DuluxGroup’s NPAT Declined By 13.9% In 1HFY19 Result

  • May 15, 2019 AEST
  • Team Kalkine
DuluxGroup’s NPAT Declined By 13.9% In 1HFY19 Result

DuluxGroup Limited (ASX: DLX) is an ASX listed company which is in the business of manufacturing of branded products, includes a portfolio of retail paints, decorative concrete, protective coatings and so forth. The company has approximately 4,000 employees and operates globally in countries like Australia, New Zealand, China, UK etc.

Financial Results

On 15th May 2019, the company announced its 1HFY19 result for the half-year ended 31st March 2019. The total revenue of the group stood at $892.86 million in 1HFY19 which is down by 1.5%, compared to the reported revenue of $906.40 million in 1HFY18. Apart from divested China business, the sales revenue demonstrated the growth by $2.2 million (+0.2%). The revenue impact is in line, with the outlook provided with the FY18 full-year results. The reason for the impact was quoted to be the comparison with exceptionally strong market growth in the prior corresponding period (pcp). Some of the company’s brands that have helped in revenue generation are as follows:

EBITDA also saw a decline in the current reporting period. The EBITDA was reported at A$126.9 million, declining by 2.9% from the previously reported number of A$130.7 million. The net profit tax (NPAT) declined by 13.9% from A$79.2 million in 1HFY18 to A$68.2 million in 1HFY19.

---

▸ What you need to do:
• 1. Please translate this sentence from the DuluxGroup results article into Spanish: "EBITDA also saw a decline in the current reporting period."
• 2. From the DuluxGroup results article, copy the stretch from "DuluxGroup Limited (ASX: DLX)" through "China, UK etc.".
The lines that follow are not needed for any task.

▸ Data shown:
---

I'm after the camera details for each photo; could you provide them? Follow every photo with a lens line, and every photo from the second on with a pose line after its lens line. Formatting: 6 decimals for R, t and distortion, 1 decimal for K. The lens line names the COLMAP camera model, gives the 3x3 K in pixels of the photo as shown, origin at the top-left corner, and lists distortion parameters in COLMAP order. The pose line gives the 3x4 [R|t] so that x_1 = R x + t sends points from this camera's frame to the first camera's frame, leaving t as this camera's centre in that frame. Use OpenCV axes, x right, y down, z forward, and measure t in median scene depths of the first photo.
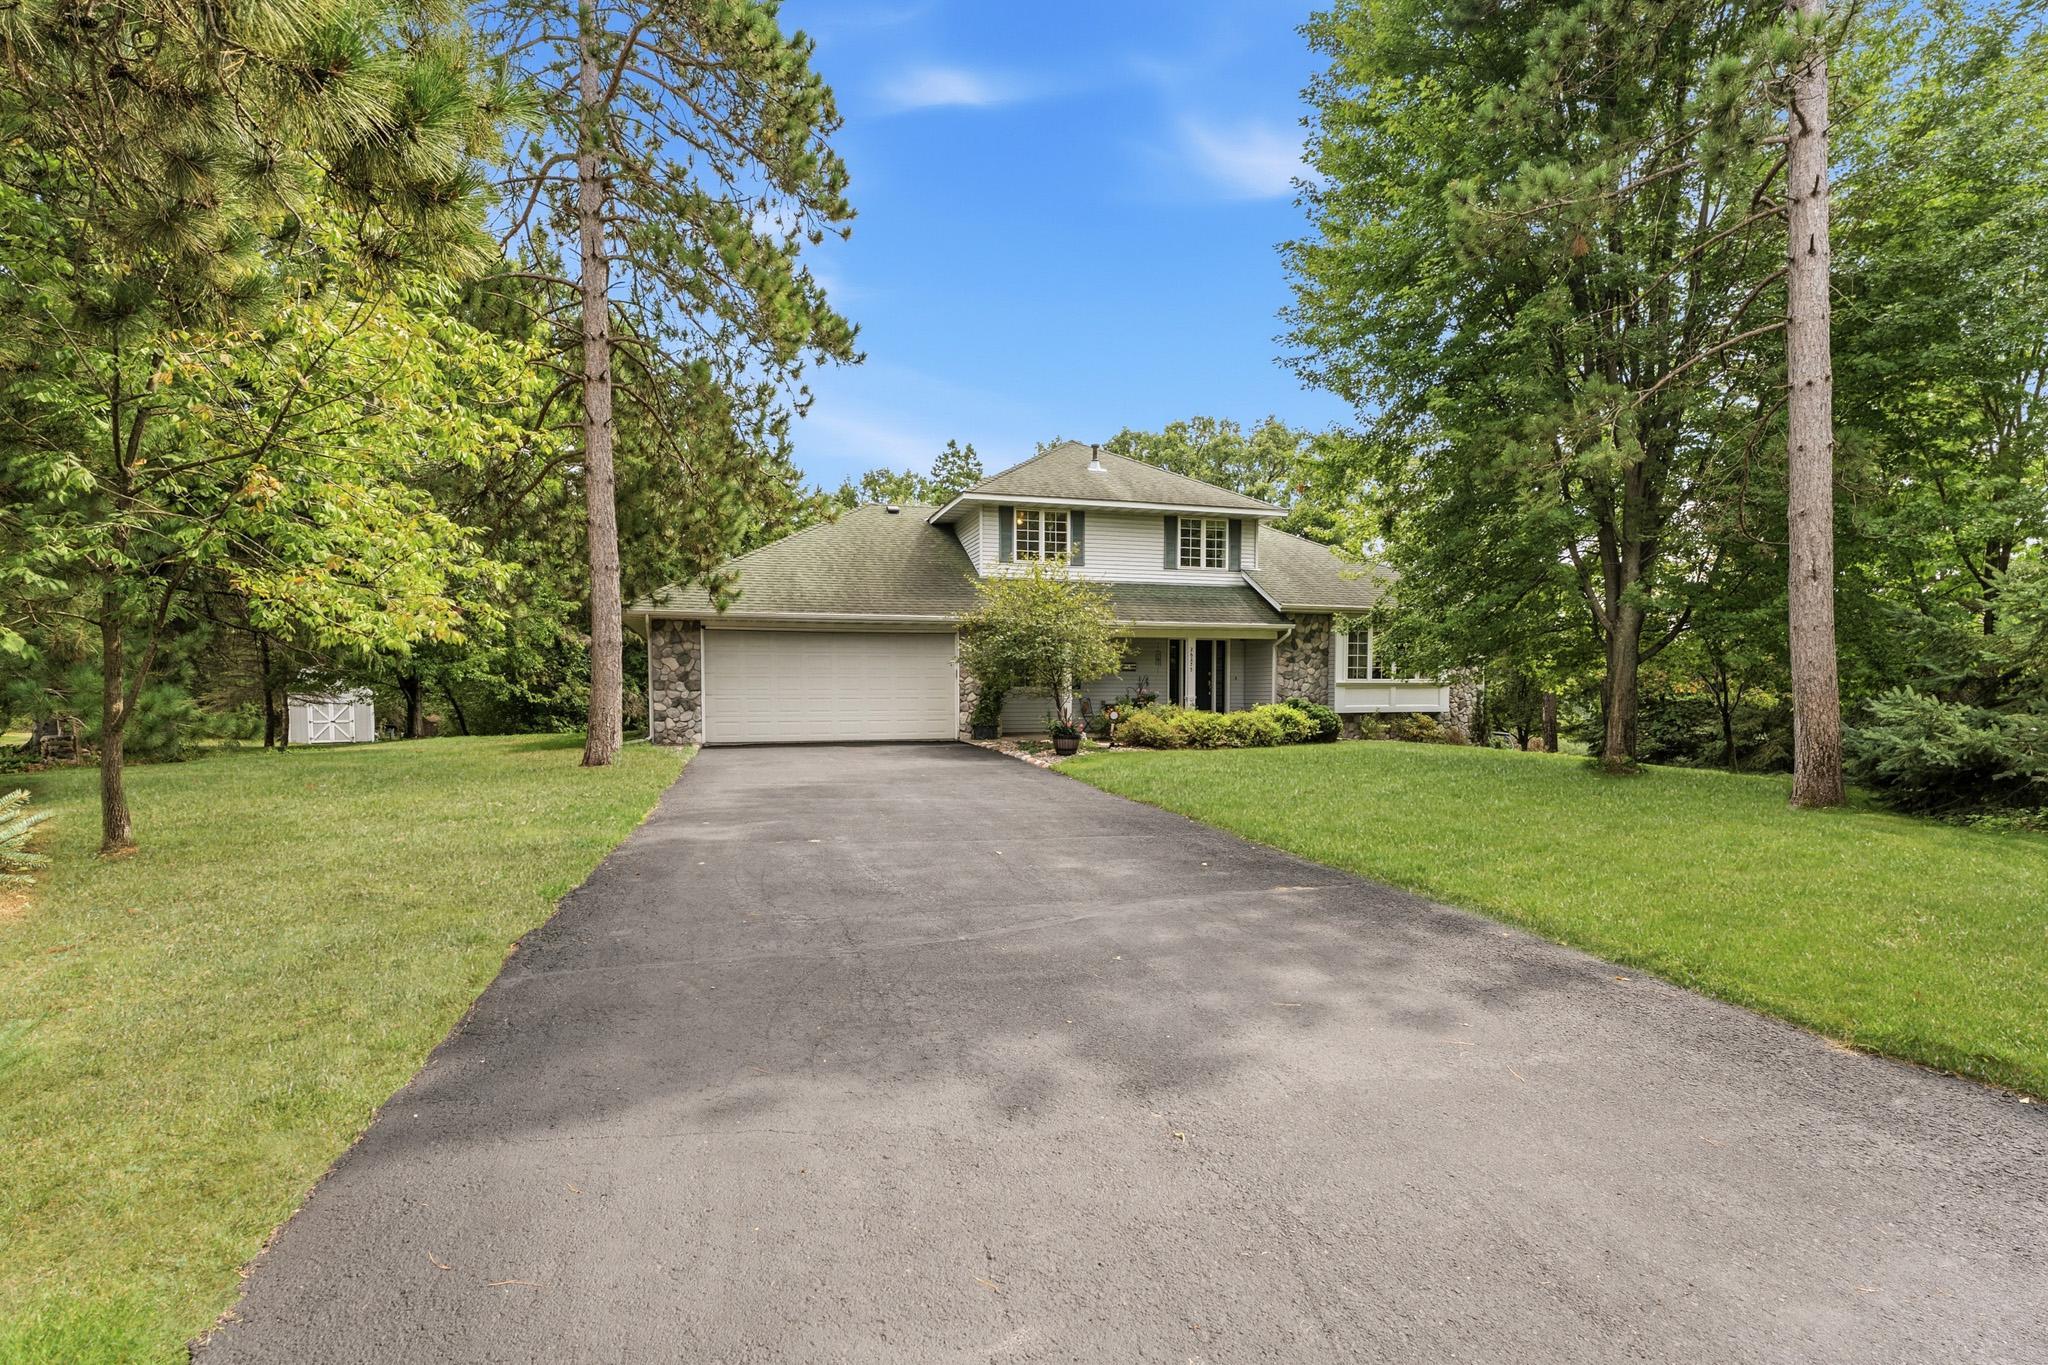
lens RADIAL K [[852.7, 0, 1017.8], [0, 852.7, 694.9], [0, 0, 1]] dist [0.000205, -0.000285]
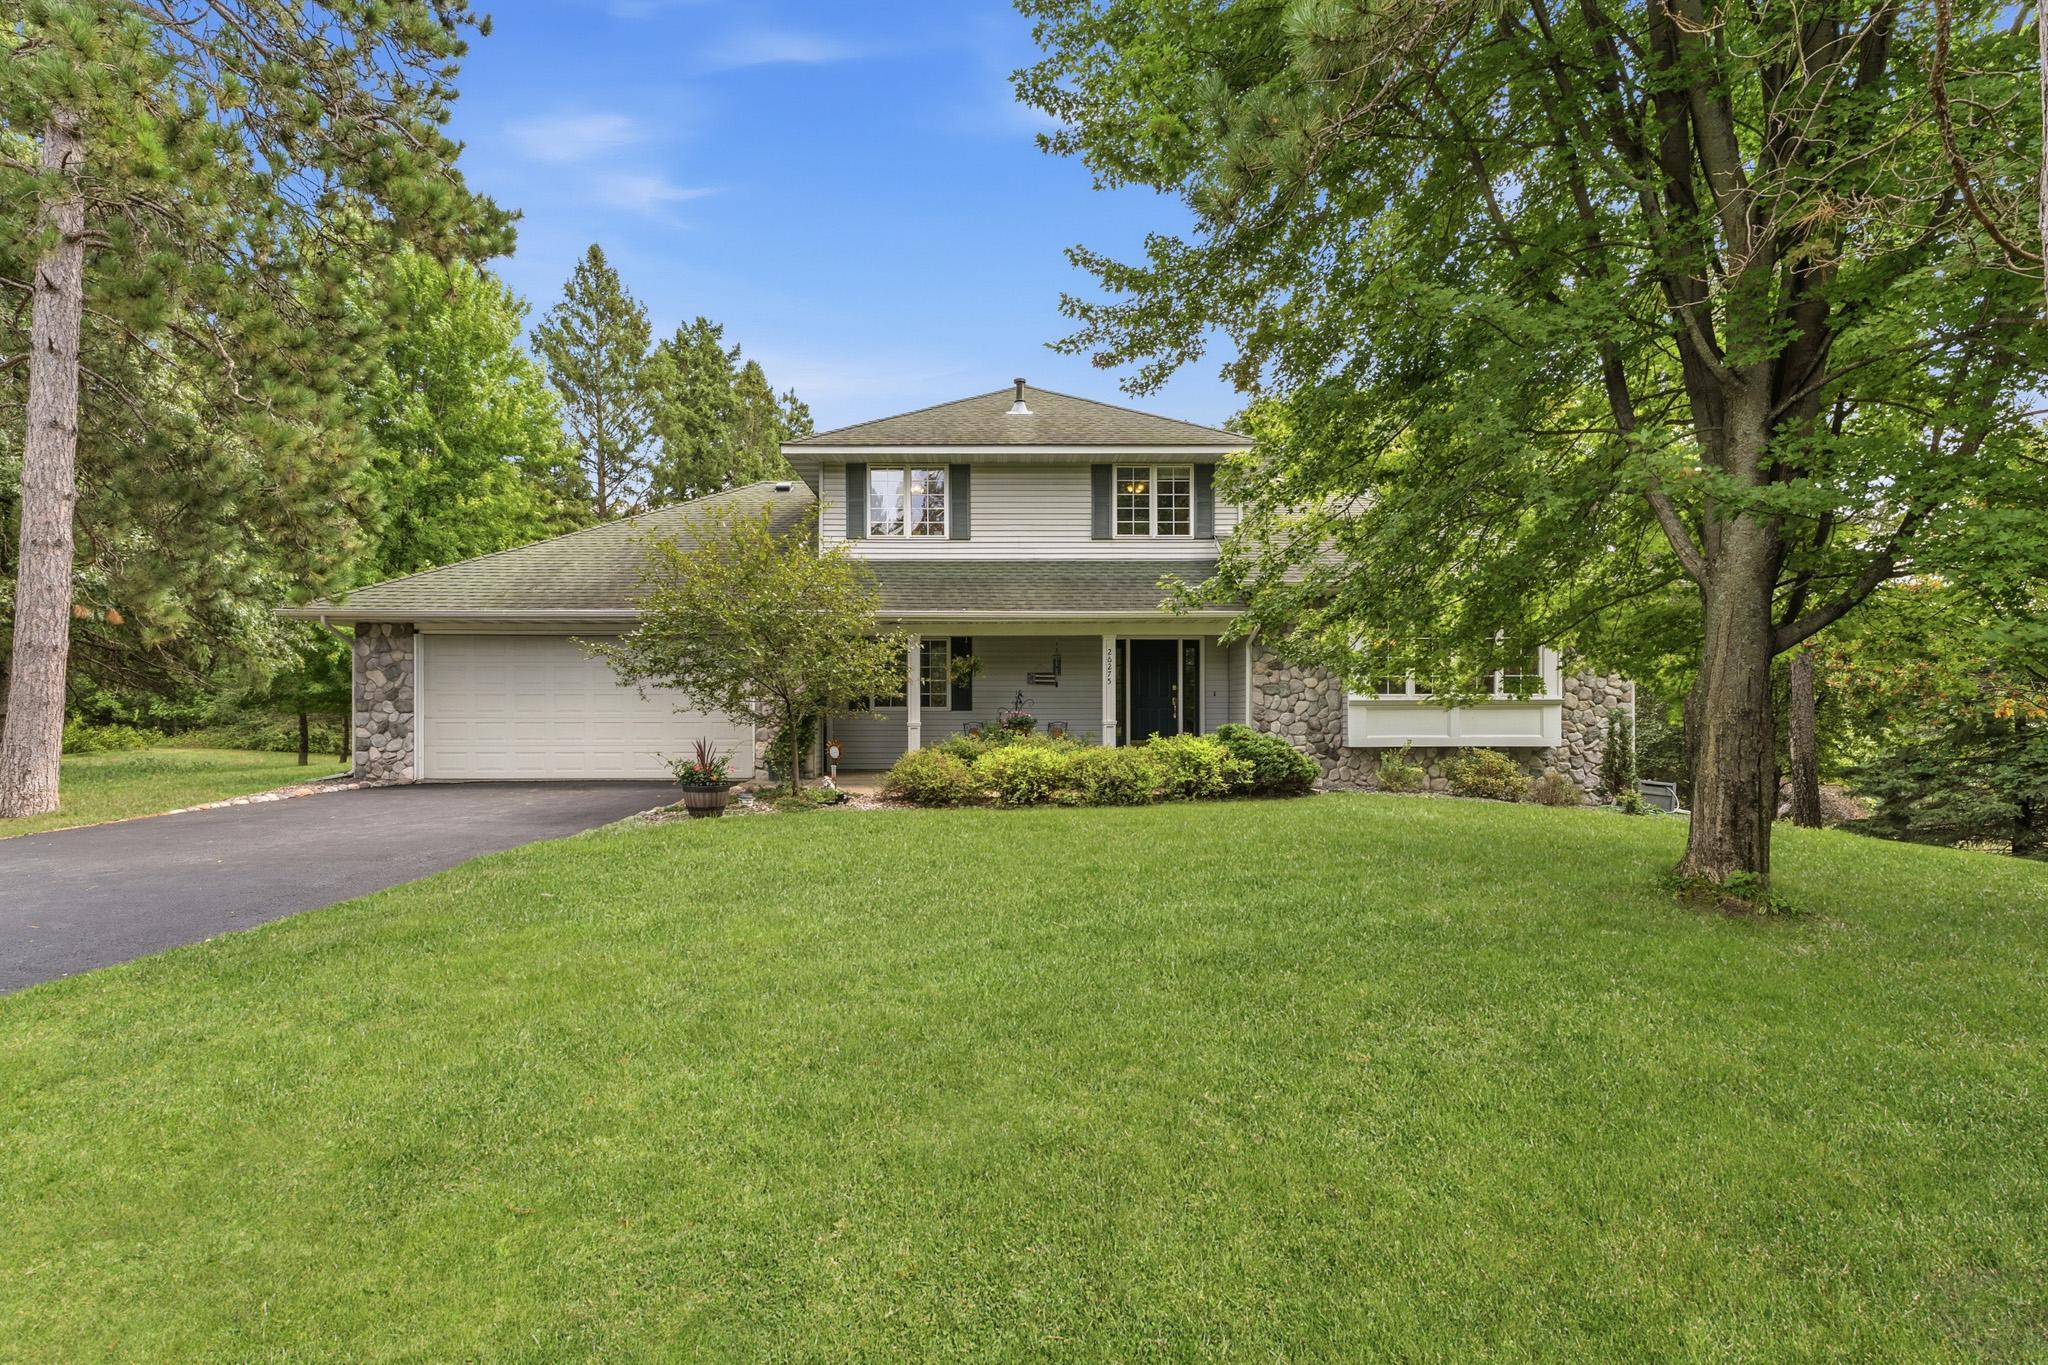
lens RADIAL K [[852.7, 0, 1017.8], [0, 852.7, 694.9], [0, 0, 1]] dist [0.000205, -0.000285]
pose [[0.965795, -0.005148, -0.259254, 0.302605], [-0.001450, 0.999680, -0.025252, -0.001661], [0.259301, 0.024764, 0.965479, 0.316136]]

---

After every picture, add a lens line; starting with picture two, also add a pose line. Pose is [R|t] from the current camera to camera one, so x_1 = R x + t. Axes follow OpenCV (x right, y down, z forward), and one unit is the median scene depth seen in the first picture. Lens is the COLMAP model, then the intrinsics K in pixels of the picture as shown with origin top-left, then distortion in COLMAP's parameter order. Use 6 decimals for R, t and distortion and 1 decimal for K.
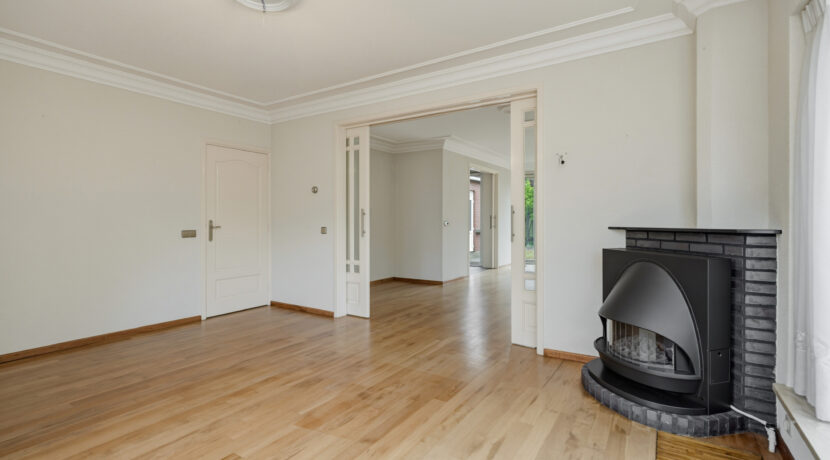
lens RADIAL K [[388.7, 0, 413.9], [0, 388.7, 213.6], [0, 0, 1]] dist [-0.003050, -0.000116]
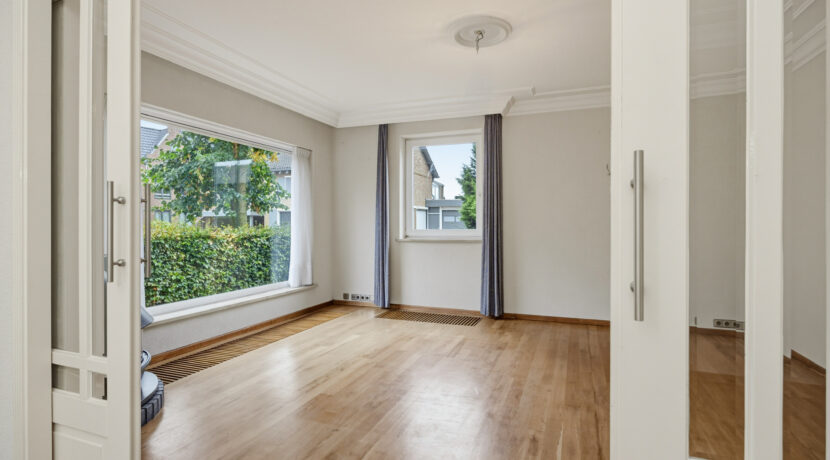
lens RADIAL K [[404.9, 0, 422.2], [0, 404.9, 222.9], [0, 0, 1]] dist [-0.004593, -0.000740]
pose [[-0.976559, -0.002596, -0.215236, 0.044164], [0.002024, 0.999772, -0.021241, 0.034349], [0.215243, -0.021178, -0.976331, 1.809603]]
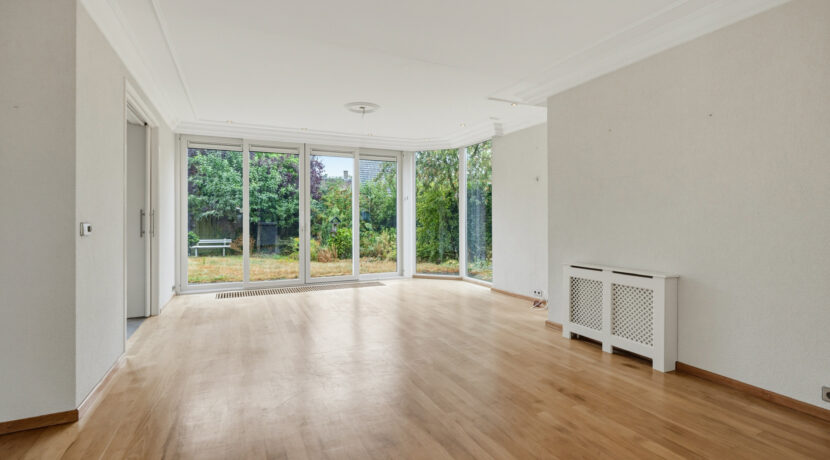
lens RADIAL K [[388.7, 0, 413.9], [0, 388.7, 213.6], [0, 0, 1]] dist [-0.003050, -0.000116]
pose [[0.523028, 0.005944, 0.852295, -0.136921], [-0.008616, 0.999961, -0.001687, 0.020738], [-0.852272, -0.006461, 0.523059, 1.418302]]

---

▸ Solutions in order:
• 1. El EBITDA también registró una disminución en el período de reporte actual.

• 2.
DuluxGroup Limited (ASX: DLX) is an ASX listed company which is in the business of manufacturing of branded products, includes a portfolio of retail paints, decorative concrete, protective coatings and so forth. The company has approximately 4,000 employees and operates globally in countries like Australia, New Zealand, China, UK etc.